"If you've followed the conversation on Asian representation in media-- from SoCal Youtubers to "Everything Everywhere All at Once"-- this is the road map. Anna May Wong lead an incredible life, a trailblazer of early Hollywood and a historic representative of Chinese American identity (for all the complications that diaspora entails.) She's definitely having her moment right now and this book goes beyond the "celebrity biography" to contextualize the times she lived in and the history she experienced. (Including one chapter about the history of Chinese-owned laundries in early Hollywood that will make you think about "EEAAO" in a whole new way.)
One of the best book I've read about a phenomenal woman."

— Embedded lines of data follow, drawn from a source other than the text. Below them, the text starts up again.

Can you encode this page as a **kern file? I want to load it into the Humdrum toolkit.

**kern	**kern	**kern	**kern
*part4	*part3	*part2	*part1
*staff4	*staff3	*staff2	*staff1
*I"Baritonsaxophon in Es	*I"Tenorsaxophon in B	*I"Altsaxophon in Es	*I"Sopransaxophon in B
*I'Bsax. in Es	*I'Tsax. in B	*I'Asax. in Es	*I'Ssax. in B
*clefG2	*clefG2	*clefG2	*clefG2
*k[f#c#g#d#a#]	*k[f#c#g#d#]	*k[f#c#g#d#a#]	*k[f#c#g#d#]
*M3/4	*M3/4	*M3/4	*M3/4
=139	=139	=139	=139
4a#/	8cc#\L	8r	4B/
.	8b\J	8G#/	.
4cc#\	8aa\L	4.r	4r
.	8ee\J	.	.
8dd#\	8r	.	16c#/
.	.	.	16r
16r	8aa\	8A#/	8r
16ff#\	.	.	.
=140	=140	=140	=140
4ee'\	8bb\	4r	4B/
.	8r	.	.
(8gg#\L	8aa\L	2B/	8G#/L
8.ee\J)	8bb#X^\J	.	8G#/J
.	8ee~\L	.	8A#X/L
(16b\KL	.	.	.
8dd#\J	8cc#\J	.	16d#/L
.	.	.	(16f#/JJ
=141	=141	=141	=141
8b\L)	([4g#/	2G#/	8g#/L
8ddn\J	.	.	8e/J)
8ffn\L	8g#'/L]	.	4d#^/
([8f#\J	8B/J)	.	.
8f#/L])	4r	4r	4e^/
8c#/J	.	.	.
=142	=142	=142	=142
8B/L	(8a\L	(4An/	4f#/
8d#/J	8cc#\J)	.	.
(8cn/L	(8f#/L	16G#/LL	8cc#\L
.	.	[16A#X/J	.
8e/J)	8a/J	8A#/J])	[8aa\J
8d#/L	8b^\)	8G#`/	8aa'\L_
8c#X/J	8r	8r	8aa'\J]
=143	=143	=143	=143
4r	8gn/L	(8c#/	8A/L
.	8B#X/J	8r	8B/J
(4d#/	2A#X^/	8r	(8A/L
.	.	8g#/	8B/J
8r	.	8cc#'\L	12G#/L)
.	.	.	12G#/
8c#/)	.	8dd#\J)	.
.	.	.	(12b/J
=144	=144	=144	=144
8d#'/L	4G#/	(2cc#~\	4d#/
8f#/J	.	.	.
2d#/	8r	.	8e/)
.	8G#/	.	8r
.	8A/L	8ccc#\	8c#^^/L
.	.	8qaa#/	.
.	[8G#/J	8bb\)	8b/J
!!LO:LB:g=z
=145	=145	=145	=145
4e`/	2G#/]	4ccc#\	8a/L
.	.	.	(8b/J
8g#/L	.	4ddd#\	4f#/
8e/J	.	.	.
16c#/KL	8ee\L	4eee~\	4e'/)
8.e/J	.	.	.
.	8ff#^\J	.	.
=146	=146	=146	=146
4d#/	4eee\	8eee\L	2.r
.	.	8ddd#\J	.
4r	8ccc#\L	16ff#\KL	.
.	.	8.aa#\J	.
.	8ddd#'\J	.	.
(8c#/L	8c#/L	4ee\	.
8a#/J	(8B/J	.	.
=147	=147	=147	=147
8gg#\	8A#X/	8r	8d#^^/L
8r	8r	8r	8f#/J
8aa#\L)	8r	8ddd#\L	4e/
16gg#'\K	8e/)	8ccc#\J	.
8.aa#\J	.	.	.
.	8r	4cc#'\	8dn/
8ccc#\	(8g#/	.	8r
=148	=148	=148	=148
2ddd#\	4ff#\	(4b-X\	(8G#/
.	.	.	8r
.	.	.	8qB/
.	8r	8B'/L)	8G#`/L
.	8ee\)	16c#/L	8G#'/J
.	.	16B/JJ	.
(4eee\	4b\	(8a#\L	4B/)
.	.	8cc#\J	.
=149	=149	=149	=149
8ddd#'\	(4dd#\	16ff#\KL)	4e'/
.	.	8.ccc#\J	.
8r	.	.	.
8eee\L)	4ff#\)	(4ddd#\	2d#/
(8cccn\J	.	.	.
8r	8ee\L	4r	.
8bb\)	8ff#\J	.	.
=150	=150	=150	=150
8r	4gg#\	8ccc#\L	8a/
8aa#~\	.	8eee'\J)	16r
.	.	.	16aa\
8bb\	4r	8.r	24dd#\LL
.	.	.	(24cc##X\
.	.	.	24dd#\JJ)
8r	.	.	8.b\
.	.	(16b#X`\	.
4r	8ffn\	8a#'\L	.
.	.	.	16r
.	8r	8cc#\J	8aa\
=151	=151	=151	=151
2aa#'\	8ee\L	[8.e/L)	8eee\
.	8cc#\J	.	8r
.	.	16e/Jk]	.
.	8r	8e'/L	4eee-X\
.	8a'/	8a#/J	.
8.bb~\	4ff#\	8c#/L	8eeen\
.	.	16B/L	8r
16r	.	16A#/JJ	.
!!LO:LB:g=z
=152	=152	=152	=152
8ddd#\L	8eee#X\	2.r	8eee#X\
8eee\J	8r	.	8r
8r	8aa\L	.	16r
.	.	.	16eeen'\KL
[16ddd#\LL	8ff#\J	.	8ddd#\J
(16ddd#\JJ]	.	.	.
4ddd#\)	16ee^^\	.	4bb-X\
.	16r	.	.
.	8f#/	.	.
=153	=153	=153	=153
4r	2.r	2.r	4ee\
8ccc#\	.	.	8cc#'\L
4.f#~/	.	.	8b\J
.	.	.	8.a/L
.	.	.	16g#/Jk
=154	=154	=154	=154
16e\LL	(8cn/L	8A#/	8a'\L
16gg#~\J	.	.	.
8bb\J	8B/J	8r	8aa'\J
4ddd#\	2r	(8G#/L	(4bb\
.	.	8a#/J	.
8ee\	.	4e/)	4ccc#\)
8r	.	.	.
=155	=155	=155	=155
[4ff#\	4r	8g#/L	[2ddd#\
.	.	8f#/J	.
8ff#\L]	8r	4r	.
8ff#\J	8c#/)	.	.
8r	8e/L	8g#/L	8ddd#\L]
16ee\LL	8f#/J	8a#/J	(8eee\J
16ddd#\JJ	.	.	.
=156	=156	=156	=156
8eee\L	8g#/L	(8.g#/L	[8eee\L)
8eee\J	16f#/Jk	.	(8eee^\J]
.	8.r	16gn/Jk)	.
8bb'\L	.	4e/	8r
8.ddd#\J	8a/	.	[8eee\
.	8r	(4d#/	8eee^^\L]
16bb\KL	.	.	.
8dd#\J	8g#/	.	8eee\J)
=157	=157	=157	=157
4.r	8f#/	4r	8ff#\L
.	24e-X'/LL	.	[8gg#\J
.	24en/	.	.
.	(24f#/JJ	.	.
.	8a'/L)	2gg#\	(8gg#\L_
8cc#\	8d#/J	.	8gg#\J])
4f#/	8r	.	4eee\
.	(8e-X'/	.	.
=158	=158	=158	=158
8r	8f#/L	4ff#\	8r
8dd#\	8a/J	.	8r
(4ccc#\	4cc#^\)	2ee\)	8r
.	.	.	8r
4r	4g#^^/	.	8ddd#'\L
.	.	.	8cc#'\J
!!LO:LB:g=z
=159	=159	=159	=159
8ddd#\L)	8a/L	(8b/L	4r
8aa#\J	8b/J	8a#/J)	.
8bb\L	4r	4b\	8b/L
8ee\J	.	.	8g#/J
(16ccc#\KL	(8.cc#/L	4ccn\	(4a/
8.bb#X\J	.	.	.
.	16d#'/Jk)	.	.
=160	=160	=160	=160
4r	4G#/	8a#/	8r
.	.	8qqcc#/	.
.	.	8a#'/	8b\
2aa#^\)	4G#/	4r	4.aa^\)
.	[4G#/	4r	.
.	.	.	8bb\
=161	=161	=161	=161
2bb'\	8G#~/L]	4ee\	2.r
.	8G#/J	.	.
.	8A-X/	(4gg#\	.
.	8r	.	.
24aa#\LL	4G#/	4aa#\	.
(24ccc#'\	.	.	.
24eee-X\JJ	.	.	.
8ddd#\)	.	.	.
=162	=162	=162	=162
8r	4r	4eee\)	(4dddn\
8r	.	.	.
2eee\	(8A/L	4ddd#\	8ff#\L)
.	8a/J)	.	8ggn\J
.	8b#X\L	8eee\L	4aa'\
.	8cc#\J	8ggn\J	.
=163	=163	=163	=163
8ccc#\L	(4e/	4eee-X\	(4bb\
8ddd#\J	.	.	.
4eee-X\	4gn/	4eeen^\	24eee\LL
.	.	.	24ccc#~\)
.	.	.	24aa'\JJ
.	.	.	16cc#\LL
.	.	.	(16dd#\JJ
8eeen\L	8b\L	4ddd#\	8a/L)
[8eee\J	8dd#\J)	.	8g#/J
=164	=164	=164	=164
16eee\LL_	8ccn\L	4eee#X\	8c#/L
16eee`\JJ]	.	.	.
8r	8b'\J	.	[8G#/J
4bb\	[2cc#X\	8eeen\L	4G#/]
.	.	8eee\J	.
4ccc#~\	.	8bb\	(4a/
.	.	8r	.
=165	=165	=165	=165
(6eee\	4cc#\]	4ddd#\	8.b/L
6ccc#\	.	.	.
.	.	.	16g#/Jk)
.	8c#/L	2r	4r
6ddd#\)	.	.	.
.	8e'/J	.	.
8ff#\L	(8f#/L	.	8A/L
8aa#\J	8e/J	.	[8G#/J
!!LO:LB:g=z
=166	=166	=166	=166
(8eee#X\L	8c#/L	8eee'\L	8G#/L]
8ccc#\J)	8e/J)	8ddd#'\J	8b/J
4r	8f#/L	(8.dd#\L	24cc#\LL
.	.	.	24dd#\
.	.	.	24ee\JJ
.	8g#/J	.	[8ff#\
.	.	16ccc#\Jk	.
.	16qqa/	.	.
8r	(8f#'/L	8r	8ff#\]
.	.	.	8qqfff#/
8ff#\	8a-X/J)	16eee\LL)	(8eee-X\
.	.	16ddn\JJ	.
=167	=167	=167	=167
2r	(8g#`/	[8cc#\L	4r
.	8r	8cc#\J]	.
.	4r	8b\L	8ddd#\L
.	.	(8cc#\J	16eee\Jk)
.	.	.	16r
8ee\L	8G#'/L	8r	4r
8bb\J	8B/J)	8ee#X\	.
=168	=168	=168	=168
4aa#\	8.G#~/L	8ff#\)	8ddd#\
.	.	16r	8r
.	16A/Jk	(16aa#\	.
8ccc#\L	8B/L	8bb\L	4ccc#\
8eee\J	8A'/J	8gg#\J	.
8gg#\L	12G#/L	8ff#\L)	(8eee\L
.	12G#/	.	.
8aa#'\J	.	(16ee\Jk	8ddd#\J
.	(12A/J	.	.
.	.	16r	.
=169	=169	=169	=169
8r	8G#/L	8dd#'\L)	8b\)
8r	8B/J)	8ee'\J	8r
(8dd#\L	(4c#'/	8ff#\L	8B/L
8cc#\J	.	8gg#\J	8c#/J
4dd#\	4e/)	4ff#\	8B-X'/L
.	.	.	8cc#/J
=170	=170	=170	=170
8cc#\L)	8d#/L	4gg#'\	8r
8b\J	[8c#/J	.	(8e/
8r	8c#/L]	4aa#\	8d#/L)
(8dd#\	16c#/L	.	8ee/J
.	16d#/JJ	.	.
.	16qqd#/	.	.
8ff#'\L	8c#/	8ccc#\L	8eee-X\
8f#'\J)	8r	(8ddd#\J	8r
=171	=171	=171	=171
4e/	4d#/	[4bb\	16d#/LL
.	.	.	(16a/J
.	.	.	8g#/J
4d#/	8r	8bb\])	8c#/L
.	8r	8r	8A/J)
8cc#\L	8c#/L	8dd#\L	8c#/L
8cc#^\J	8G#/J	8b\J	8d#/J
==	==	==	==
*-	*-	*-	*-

A trenchant reclamation of the Chinese American movie star, whose battles against cinematic exploitation and endemic racism are set against the currents of twentieth-century history.
Born into the steam and starch of a Chinese laundry, Anna May Wong (1905–1961) emerged from turn-of-the-century Los Angeles to become Old Hollywood’s most famous Chinese American actress, a screen siren who captivated global audiences and signed her publicity photos—with a touch of defiance—“Orientally yours.” Now, more than a century after her birth, Yunte Huang narrates Wong’s tragic life story, retracing her journey from Chinatown to silent-era Hollywood, and from Weimar Berlin to decadent, prewar Shanghai, and capturing American television in its infancy. As Huang shows, Wong’s rendezvous with history features a remarkable parade of characters, including a smitten Walter Benjamin and (an equally smitten) Marlene Dietrich. Challenging the parodically racist perceptions of Wong as a “Dragon Lady,” “Madame Butterfly,” or “China Doll,” Huang’s biography becomes a truly resonant work of history that reflects the raging anti-Chinese xenophobia, unabashed sexism, and ageism toward women that defined both Hollywood and America in Wong’s all-too-brief fifty-six years on earth.